Tear Down This Wall: What's Up With the Opening Lines?
Tear Down This Wall: What's Up With the Opening Lines?
Thank you very much. Chancellor Kohl, Governing Mayor Diepgen, ladies and gentlemen: Twenty four years ago, President John F. Kennedy visited Berlin, speaking to the people of this city and the world at the city hall. Well, since then two other presidents have come, each in his turn, to Berlin. And today I, myself, make my second visit to your city.
We come to Berlin, we American Presidents, because it's our duty to speak, in this place, of freedom. But I must confess, we're drawn here by other things as well: by the feeling of history in this city, more than 500 years older than our own nation; by the beauty of the Grunewald and the Tiergarten; most of all, by your courage and determination.
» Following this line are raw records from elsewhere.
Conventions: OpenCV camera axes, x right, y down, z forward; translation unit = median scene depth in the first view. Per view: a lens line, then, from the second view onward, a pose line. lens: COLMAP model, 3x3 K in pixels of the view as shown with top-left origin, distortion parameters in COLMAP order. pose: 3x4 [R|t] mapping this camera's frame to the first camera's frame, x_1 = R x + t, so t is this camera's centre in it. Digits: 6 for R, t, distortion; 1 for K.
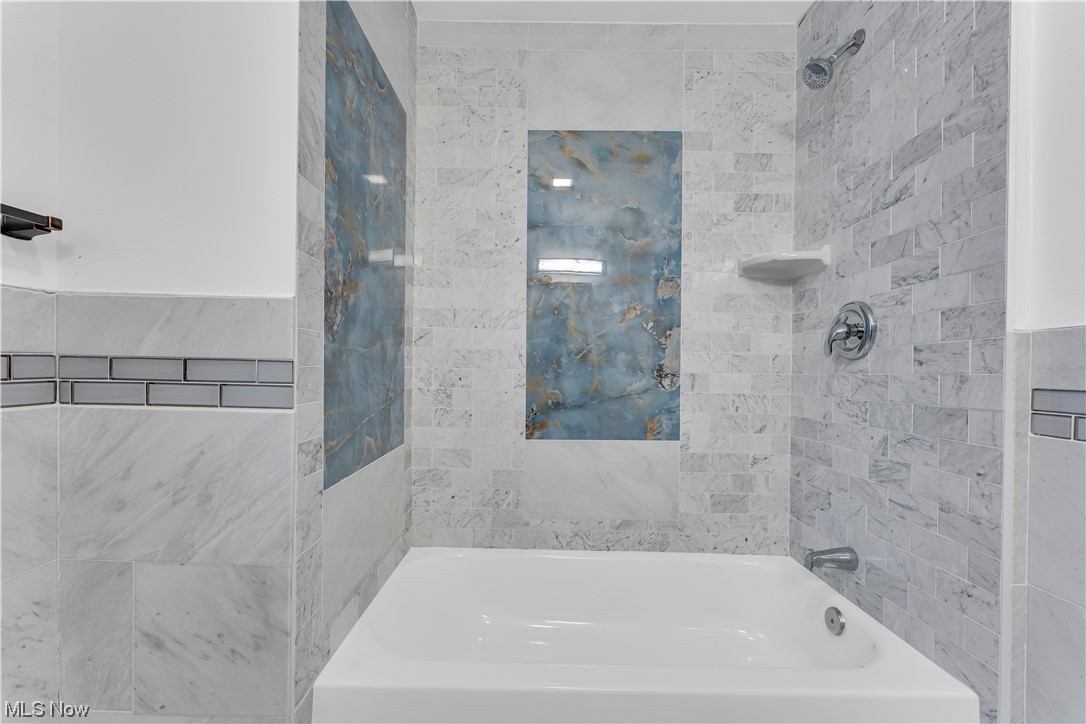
lens RADIAL K [[436.8, 0, 536.8], [0, 436.8, 370.3], [0, 0, 1]] dist [0.000110, -0.000074]
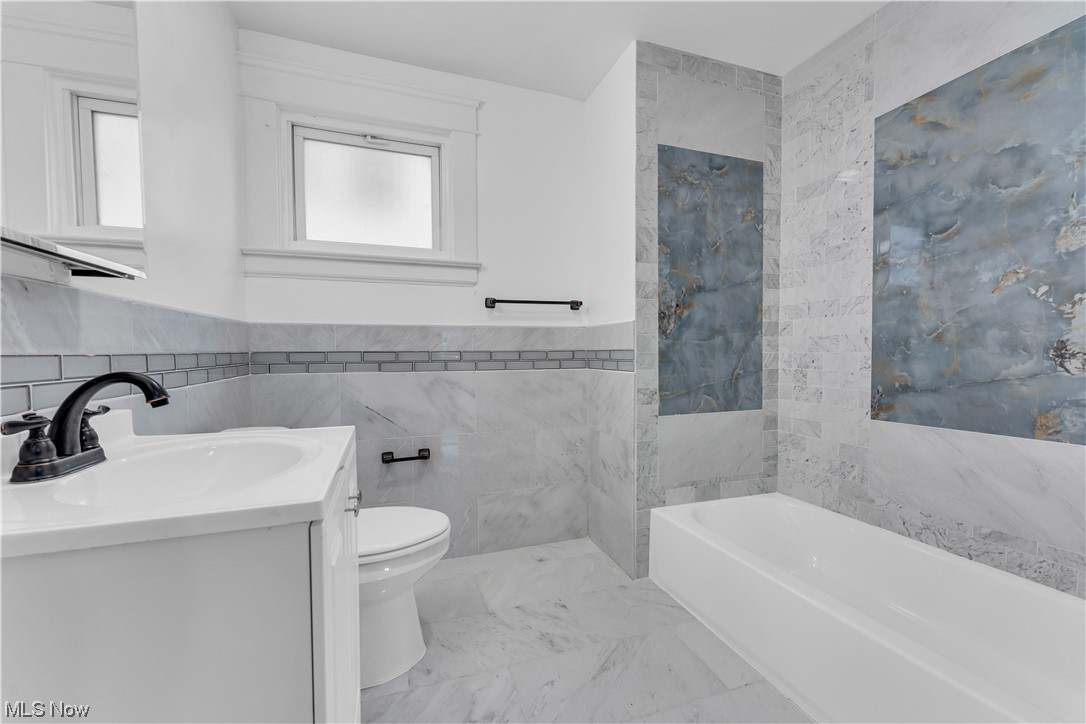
lens RADIAL K [[436.8, 0, 536.8], [0, 436.8, 370.3], [0, 0, 1]] dist [0.000110, -0.000074]
pose [[0.330828, 0.014180, -0.943585, 0.691454], [0.002834, 0.999868, 0.016019, 0.022707], [0.943687, -0.007973, 0.330744, -0.092927]]
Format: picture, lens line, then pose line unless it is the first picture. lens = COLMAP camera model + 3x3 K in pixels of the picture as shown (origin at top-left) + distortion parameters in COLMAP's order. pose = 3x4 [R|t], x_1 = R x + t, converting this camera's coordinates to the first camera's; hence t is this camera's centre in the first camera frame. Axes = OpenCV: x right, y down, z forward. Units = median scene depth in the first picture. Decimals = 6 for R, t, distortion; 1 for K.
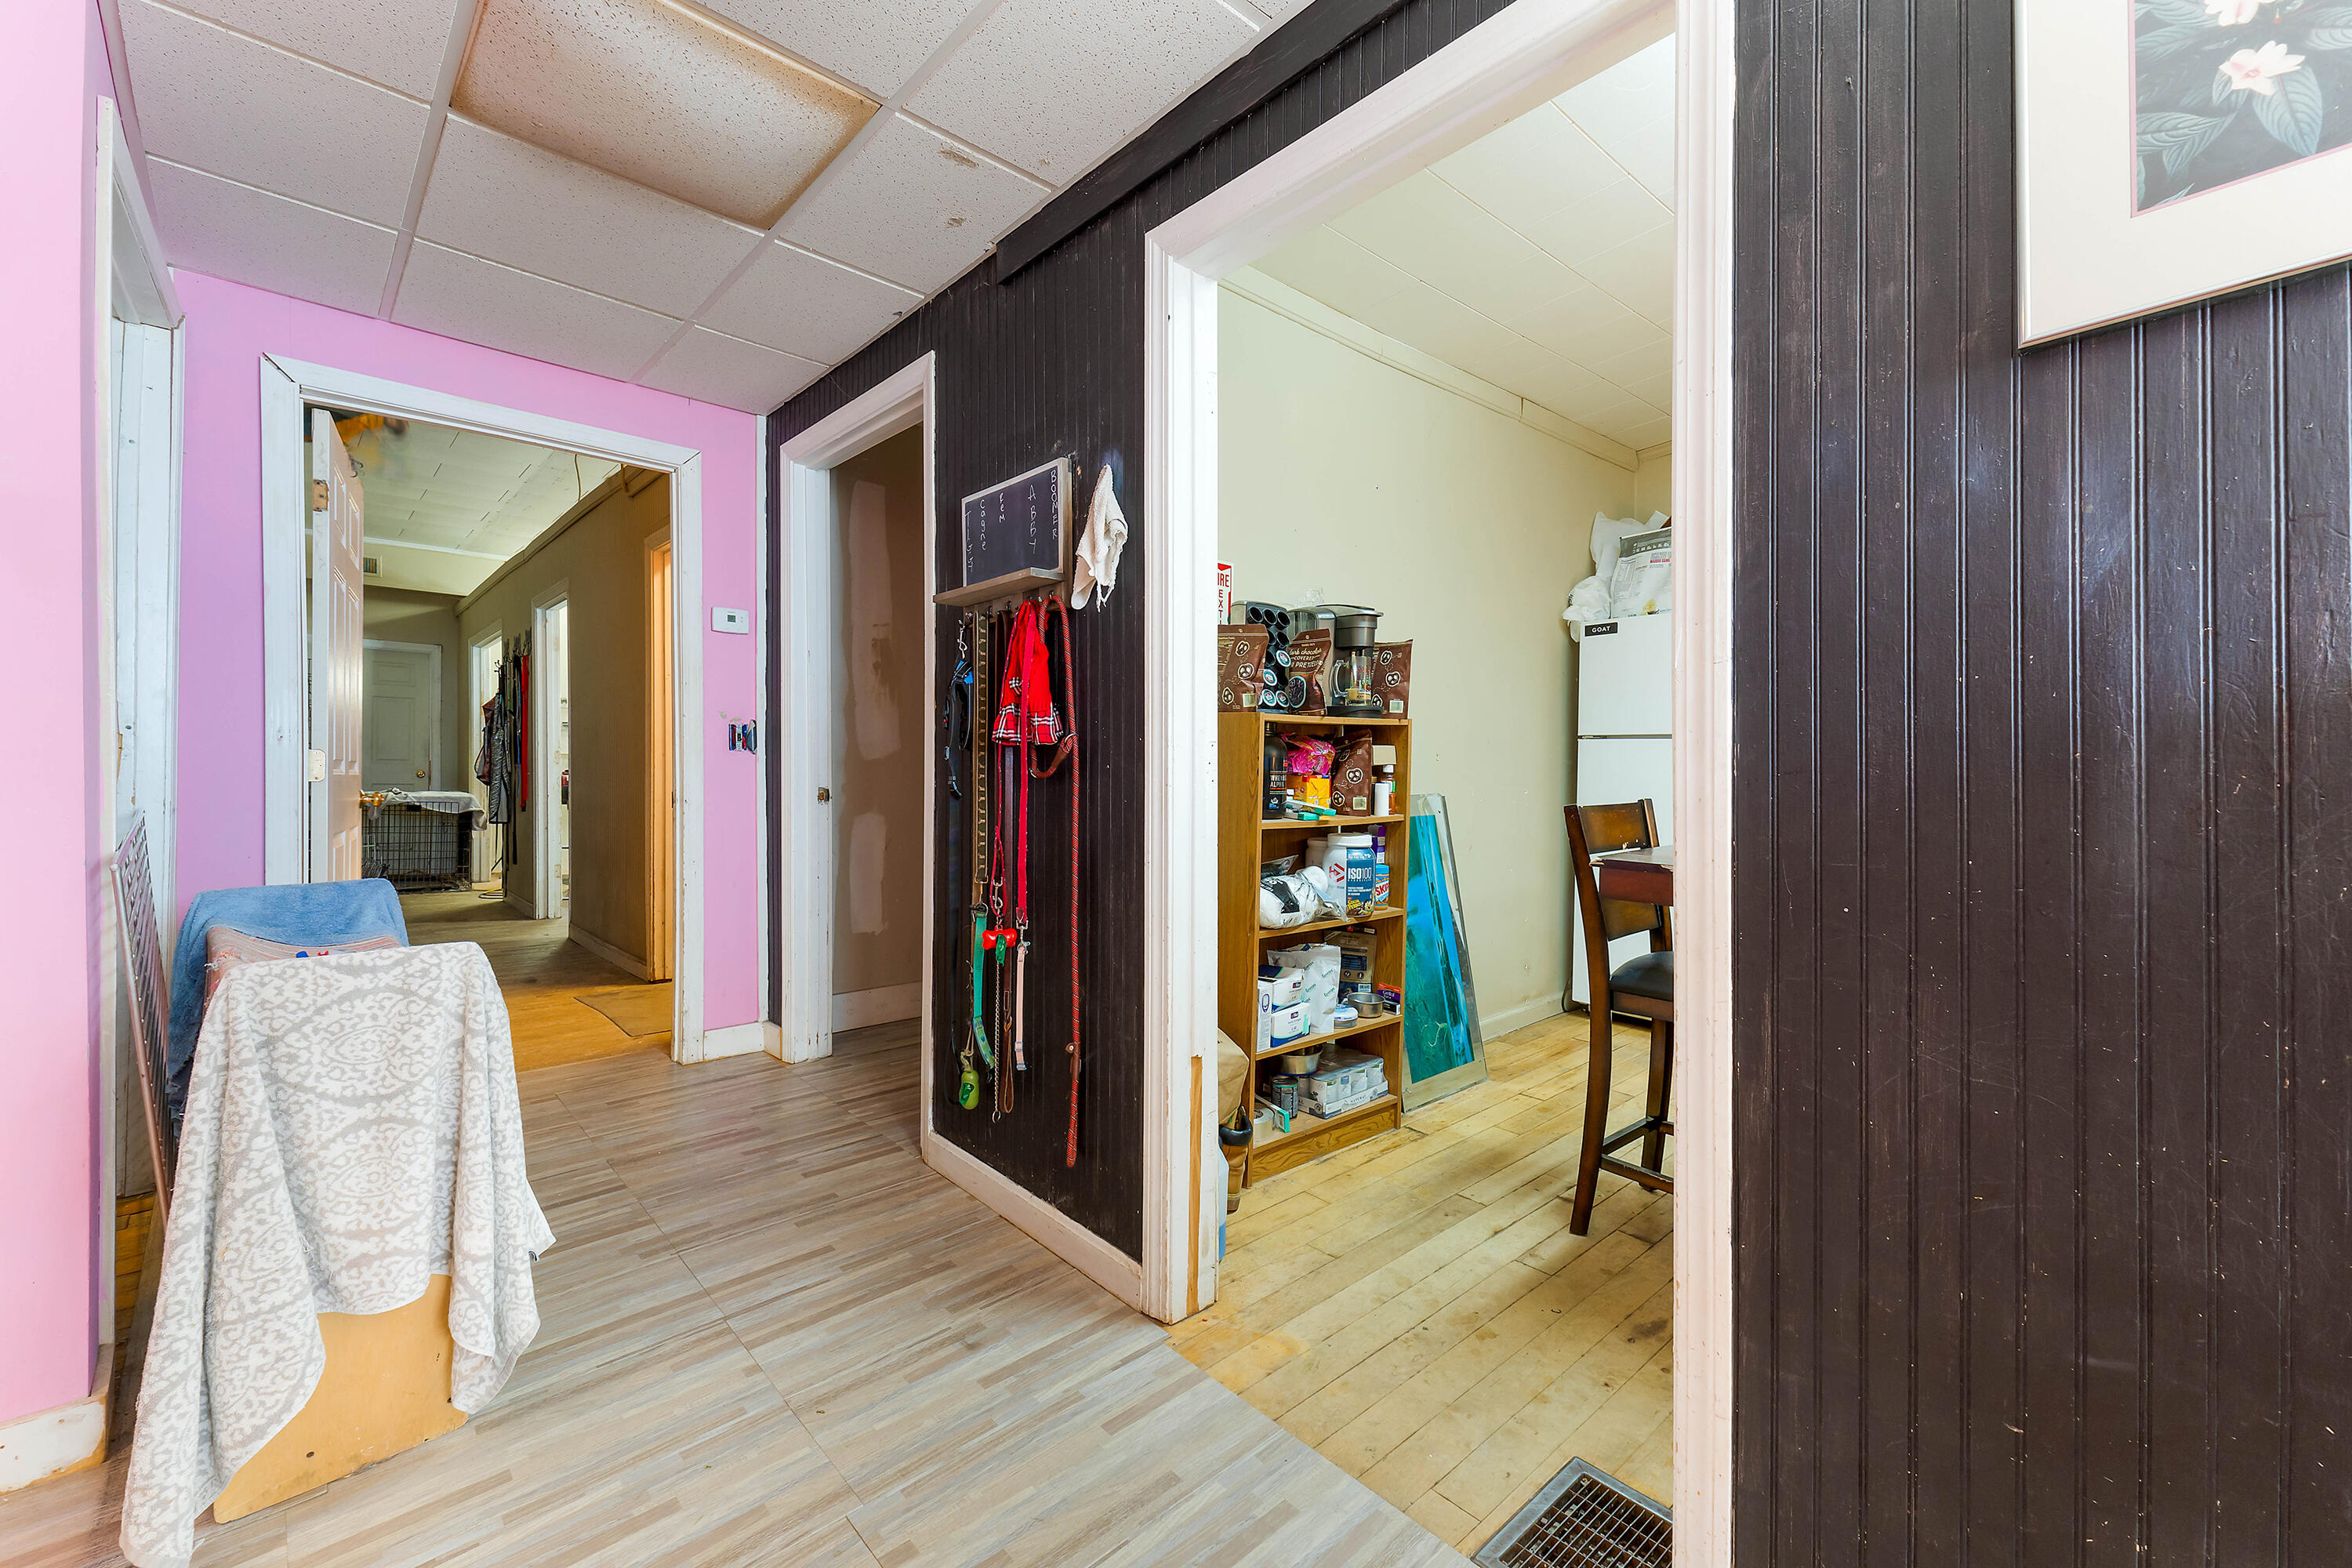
lens RADIAL K [[977.0, 0, 1144.3], [0, 977.0, 785.2], [0, 0, 1]] dist [0.027179, -0.005627]
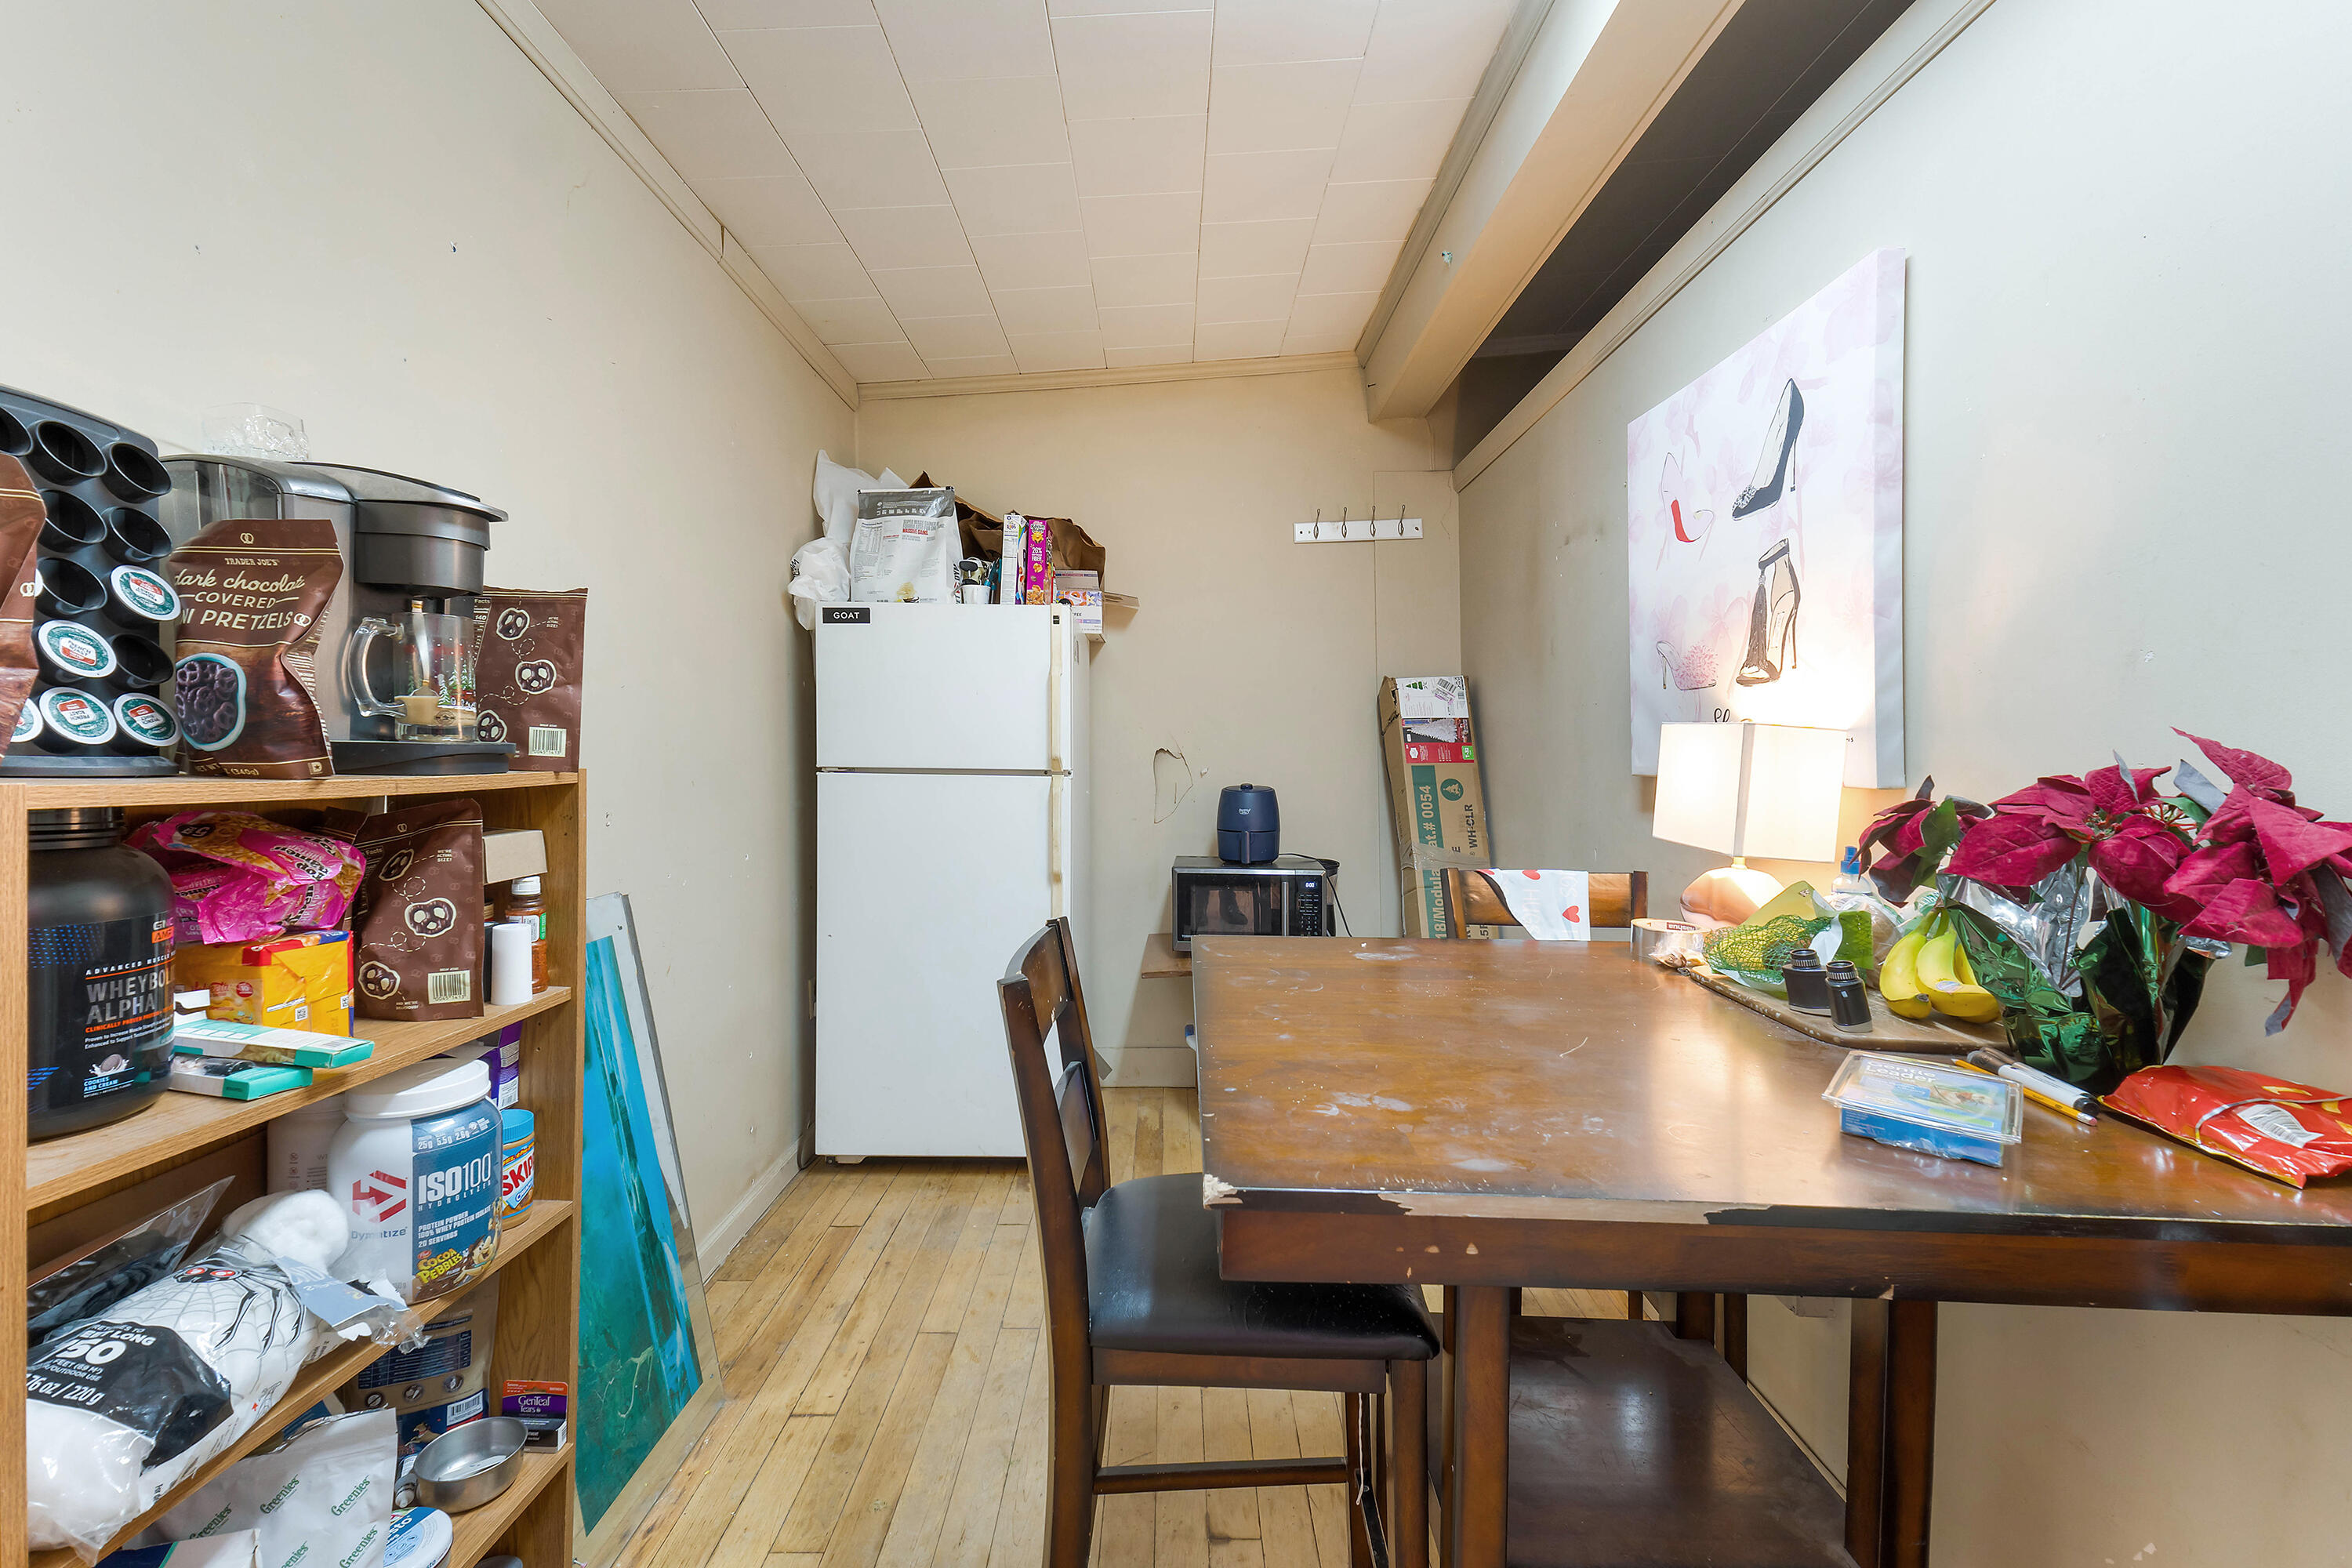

Perhaps the composer, Paul Lincke, understood something about American Presidents. You see, like so many Presidents before me, I come here today because wherever I go, whatever I do: "Ich hab noch einen koffer in Berlin." [I still have a suitcase in Berlin.]
Our gathering today is being broadcast throughout Western Europe and North America. I understand that it is being seen and heard as well in the East. To those listening throughout Eastern Europe, I extend my warmest greetings and the good will of the American people. To those listening in East Berlin, a special word: Although I cannot be with you, I address my remarks to you just as surely as to those standing here before me. For I join you, as I join your fellow countrymen in the West, in this firm, this unalterable belief: Es gibt nur ein Berlin. [There is only one Berlin.] (1-12)
In the very first sentence, Reagan brings up JFK's visit to Berlin twenty-four years earlier. Why? Why bring up that visit instead of, say, Nixon's trip to the city in 1969?
Well, because President Nixon didn't call himself a jelly doughnut in front of hundreds of thousands of people.
Neither did JFK, actually. But his Beantown-accented "Ich bin ein Berliner" ("Berliner" is slang for "jelly donut" in some parts of Deutschland, but it's called Pfannkuchen in Berlin) had been super well-received back in the day, and Reagan was about to bring it back and turn it into a thing once more. Mentioning it now was just priming the pump for when Reagan would really make it rain with his "Es gibt nur ein Berlin" later on (12).
In fact, it doesn't take long for Reagan to start talking about the city of Berlin like he grew up there. He gets all poetic about the history, the pretty forests, and the "courage and determination" of the Berlin people (5). Everyone knows this dude hasn't spent any serious time in Berlin; this was only his second presidential visit to the city and his third visit ever. But his audience ate it up like bacon when he quoted one of Berlin's unofficial anthems: "Ich hab' noch einen Koffer in Berlin" (7).
So what's the point of all this? The point is solidarity. Reagan uses the first seven or so lines of this speech to reaffirm the bond between the United States (and the West) and West Germany. Brotherhood. Unity. Or, in this case, re-unity.